PART 2 - Paul's Prayers for the Unsaved

For most of us, the majority of people we meet in our daily lives are those who have not turned to God for salvation. So far, they have not "surrendered" to Jesus' kindness. How should we pray for such people? When we look at Paul's prayers, we find that he did not neglect praying for the unsaved.

This next list shows the type of focus Paul had, when he prayed for such people, or when he asked others to pray for them. As with the prayers described in the previous section, these are specific examples, which would not necessarily encompass everything he prayed, but would be sufficient to teach us the basic way to pray for the unsaved.

  1. Prayer for the salvation of the people of his nation.

  2. Prayer for the salvation of leaders and authorities.

  3. Prayer for everyone who would be exposed to the message about Jesus. (This is a prayer for Paul - one that is also an indirect prayer for the unsaved.)

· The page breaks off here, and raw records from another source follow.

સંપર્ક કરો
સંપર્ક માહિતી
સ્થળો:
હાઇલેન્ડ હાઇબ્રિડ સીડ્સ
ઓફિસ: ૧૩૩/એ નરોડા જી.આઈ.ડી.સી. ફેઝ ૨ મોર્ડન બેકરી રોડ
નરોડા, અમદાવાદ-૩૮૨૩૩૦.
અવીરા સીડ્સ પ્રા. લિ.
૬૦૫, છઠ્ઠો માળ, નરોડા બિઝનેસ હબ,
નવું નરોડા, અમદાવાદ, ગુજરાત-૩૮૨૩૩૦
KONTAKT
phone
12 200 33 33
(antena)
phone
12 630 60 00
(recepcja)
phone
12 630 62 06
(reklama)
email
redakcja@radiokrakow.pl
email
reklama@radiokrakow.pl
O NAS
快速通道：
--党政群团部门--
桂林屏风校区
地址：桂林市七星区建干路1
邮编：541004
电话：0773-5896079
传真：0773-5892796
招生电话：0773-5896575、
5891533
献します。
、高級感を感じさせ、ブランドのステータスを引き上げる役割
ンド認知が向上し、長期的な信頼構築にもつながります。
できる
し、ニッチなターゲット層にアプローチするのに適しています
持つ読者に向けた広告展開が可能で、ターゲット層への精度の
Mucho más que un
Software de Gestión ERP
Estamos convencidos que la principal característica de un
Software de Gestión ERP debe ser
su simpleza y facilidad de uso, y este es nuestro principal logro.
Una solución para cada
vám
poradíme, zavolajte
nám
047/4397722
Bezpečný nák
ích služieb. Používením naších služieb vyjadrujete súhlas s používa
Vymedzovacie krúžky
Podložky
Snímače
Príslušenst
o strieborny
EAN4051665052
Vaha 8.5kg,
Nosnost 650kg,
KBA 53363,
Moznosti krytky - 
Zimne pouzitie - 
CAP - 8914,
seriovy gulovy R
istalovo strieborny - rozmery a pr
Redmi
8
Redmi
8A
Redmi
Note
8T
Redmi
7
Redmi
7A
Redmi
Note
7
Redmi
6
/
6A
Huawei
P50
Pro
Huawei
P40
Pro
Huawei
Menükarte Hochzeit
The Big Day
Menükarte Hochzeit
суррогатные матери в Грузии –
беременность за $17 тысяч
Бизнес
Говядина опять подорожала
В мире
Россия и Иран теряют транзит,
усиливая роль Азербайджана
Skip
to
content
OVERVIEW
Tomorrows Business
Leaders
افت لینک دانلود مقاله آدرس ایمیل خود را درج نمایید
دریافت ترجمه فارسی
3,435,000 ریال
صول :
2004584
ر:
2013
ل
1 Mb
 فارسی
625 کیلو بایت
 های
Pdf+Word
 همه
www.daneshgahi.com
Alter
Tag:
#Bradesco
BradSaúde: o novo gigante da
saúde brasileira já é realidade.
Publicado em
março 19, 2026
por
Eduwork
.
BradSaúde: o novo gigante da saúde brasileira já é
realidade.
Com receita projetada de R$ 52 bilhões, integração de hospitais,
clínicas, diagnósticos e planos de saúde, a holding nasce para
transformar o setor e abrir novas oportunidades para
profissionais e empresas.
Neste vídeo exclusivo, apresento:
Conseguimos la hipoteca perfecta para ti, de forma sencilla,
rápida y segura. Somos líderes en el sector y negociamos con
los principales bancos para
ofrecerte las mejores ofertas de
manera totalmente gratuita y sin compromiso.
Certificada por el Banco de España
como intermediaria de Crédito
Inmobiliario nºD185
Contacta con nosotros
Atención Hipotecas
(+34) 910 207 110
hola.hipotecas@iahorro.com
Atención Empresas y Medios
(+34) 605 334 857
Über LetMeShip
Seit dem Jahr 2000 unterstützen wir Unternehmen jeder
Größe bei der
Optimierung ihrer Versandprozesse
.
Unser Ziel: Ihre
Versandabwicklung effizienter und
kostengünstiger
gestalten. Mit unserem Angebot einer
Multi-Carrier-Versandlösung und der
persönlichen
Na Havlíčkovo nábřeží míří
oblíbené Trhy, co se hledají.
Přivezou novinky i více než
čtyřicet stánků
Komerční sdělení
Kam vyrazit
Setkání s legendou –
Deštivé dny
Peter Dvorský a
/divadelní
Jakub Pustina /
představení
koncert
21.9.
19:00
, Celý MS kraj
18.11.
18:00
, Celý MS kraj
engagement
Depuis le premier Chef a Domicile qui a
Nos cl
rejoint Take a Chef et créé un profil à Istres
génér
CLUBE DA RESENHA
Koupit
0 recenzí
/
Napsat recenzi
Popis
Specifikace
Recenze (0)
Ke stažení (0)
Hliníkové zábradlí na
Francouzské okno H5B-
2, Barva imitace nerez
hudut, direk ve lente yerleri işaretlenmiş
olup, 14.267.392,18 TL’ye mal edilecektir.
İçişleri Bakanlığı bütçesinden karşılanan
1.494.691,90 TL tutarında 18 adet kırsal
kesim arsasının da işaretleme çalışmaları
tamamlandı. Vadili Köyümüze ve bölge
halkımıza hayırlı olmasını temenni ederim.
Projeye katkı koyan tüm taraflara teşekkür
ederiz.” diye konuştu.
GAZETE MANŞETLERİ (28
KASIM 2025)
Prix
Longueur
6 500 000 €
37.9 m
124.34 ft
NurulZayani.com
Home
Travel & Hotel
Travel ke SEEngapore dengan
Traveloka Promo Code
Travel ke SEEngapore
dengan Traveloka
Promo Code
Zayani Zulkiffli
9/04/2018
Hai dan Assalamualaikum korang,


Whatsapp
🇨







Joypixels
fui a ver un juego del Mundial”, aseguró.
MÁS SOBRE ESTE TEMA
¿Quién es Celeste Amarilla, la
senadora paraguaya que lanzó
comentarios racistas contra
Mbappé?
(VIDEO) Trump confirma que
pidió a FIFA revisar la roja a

Two additional passages could be mentioned - both of which are commands, rather than examples of Paul himself praying. In 1 Timothy 2:1-4, Paul commands Timothy to pray for "everyone." One of the reasons is so that they may be saved. In Ephesians 6:18, Paul also makes a general statement, encouraging his readers to pray "all kinds of prayers." In this passage, he focuses more on praying for the "saints" (that is, for people who belong to God), but the phrase "all kinds of prayers" would most likely also include praying for the unsaved.

When compared to the PART 1 (prayers for those who belong to God), this list of prayer requests for the unsaved is rather short. It may be that Paul had a greater focus on the spiritual growth of those who already showed evidence of God working in their lives. But if so, it would not indicate that he had less concern for the unsaved - especially considering the fact that he would be willing to take their deserved punishment upon himself, if it were possible.

There are probably two reasons (at least) for this greater emphasis on prayer requests for those who belonged to God: First, he was writing to them, so he would naturally tell them what he desired for them. Second, as those who were saved began to grow spiritually, the changes in their lives would have an impact on the lives of their unsaved neighbors. And so, Paul's prayers for those who were saved would actually have an impact on the unsaved, as well.